- _WORK INSTRUCTION_: Which lines in the entries below contain the word "data"? Gather every one of them.

......

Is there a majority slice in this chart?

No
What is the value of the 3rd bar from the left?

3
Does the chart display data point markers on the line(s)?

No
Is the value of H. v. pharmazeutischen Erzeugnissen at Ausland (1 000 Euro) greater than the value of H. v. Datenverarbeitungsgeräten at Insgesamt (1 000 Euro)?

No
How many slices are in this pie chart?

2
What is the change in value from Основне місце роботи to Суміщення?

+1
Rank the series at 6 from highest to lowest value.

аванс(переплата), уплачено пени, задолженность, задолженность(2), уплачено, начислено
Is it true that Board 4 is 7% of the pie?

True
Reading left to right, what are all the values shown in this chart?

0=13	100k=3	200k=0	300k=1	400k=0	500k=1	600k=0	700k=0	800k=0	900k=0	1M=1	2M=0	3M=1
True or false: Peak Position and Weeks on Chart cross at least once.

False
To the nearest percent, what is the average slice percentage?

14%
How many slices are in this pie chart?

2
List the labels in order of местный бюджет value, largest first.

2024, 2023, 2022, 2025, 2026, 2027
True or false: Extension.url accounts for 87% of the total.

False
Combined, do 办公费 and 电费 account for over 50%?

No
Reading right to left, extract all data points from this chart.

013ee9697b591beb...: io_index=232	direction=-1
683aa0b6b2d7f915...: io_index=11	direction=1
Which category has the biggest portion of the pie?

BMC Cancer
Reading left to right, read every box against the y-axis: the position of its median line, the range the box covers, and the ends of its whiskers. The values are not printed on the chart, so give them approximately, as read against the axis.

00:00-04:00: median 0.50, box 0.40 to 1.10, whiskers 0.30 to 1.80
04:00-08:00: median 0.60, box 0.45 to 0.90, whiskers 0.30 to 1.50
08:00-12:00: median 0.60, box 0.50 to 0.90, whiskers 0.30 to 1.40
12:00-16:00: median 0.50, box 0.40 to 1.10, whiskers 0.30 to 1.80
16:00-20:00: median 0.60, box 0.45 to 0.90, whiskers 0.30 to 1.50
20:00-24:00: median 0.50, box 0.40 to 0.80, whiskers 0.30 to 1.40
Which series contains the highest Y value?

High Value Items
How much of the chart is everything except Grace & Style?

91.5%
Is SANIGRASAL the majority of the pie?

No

......

- _ANSWER SPACE_:
Does the chart display data point markers on the line(s)?
Reading right to left, extract all data points from this chart.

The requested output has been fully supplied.